[Information shown]
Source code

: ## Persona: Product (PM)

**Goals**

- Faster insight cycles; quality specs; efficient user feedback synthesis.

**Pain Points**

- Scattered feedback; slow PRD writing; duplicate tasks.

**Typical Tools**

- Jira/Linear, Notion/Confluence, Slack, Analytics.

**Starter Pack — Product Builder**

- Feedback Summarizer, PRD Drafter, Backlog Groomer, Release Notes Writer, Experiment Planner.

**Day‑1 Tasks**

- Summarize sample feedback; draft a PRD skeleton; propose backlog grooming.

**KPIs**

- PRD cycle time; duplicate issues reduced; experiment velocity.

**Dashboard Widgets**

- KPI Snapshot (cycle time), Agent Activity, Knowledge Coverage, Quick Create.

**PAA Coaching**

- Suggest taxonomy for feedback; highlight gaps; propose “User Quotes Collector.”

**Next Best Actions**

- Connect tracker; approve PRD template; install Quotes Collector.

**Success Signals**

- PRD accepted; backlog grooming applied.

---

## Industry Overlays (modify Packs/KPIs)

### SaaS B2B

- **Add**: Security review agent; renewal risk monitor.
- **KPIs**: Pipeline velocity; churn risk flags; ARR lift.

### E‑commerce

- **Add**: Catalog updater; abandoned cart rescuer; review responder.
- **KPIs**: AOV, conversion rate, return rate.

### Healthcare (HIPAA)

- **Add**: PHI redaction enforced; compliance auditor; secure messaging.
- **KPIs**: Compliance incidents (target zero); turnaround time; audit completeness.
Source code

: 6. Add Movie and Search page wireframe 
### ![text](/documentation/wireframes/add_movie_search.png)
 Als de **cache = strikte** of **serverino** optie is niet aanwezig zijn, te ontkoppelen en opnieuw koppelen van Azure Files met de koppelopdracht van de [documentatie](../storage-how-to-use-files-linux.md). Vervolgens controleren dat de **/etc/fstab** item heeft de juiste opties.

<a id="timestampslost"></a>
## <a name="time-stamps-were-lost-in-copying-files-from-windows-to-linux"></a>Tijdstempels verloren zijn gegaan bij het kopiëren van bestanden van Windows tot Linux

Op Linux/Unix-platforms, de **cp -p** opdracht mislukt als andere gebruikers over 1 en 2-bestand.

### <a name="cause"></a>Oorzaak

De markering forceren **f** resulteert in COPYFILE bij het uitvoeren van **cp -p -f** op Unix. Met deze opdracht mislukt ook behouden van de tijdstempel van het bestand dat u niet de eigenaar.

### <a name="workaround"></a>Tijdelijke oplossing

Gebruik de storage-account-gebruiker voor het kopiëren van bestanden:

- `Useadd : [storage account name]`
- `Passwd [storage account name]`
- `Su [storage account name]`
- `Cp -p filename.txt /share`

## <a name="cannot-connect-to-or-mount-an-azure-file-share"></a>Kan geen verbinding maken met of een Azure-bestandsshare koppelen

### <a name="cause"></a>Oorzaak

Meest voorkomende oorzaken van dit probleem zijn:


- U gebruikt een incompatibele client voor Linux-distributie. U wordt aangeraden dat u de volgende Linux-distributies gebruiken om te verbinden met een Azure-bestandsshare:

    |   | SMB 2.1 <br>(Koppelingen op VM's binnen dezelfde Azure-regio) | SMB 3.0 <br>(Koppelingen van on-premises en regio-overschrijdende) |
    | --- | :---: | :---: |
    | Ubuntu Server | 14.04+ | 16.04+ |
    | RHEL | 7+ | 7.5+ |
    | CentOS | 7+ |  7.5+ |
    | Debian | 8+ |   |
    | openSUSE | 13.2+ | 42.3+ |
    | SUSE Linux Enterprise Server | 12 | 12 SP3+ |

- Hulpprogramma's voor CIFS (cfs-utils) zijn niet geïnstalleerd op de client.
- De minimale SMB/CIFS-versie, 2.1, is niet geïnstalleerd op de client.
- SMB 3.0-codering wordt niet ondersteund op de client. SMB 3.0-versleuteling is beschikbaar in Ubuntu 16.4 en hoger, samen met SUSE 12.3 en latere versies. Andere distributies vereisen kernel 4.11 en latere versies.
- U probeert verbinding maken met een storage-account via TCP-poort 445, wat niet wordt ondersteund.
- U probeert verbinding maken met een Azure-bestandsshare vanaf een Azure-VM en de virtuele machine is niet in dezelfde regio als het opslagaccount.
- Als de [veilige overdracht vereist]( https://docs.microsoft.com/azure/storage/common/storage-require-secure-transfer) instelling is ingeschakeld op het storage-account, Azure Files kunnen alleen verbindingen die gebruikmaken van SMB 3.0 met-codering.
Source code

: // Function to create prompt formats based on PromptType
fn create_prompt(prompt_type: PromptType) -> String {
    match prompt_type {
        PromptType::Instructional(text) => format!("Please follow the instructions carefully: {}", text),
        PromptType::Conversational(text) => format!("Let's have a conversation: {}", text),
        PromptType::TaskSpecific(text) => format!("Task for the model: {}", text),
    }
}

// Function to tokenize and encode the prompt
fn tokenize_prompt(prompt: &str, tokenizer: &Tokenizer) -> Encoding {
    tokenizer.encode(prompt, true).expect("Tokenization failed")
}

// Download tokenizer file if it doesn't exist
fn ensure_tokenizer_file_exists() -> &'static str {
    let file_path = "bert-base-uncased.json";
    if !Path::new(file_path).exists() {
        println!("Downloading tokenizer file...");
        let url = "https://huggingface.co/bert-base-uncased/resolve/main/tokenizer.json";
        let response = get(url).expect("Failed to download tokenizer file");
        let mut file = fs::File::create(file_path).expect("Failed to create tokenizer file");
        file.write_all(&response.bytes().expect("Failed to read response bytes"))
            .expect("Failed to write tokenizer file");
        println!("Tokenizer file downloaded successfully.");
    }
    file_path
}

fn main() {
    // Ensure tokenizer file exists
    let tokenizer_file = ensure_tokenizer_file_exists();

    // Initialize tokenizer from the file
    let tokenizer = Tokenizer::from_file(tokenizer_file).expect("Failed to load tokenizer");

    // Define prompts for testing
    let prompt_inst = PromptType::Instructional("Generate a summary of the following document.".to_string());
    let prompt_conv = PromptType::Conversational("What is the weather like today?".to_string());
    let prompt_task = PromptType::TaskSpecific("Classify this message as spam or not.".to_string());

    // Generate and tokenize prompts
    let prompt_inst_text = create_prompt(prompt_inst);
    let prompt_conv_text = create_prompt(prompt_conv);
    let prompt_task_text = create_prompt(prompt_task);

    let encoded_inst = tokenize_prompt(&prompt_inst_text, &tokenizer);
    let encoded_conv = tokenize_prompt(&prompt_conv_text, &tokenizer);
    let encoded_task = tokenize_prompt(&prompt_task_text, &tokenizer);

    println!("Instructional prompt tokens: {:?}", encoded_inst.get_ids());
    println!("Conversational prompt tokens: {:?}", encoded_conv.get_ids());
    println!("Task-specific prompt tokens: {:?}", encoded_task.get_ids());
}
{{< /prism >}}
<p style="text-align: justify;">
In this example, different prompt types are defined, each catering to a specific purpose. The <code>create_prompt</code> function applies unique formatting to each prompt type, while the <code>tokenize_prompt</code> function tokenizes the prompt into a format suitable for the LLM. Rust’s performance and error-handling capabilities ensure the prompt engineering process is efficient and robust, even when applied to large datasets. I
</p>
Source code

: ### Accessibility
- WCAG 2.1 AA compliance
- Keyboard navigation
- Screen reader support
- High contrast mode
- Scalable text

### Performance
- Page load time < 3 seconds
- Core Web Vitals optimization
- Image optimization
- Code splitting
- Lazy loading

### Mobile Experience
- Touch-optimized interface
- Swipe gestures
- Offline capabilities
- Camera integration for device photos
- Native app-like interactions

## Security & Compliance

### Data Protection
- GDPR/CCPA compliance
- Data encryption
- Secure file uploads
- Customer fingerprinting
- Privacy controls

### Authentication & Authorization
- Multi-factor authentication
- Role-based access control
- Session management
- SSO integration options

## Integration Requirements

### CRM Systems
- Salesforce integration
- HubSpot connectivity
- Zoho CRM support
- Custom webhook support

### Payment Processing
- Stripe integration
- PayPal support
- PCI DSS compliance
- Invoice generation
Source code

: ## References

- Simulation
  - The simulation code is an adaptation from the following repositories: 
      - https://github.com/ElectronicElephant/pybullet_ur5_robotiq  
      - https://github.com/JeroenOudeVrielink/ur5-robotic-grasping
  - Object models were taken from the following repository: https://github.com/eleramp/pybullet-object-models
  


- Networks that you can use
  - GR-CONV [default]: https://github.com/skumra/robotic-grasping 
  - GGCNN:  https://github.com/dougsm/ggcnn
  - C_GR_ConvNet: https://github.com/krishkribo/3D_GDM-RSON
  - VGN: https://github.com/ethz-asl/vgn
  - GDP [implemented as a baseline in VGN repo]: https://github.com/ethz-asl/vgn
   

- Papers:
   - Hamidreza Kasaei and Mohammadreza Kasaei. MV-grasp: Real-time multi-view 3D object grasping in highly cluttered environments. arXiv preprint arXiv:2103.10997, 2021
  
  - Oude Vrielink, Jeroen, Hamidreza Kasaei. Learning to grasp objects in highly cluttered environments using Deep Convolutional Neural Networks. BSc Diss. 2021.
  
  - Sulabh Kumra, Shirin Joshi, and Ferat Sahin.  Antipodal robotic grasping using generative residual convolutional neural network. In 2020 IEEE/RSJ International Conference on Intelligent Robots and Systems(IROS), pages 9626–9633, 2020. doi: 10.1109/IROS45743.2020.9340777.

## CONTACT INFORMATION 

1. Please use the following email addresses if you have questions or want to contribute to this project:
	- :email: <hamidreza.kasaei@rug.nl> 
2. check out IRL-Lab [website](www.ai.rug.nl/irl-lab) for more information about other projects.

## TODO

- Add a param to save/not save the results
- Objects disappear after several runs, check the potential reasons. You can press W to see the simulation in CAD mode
[/Information shown]
- What you need to do
Return only the stretch of the material above from the line holding "- **Add**: PHI" through the line holding "### ![text](/documentation/wireframes/add_movie_search.png)", copied exactly.

- Written response
- **Add**: PHI redaction enforced; compliance auditor; secure messaging.
- **KPIs**: Compliance incidents (target zero); turnaround time; audit completeness.
Source code

: 6. Add Movie and Search page wireframe 
### ![text](/documentation/wireframes/add_movie_search.png)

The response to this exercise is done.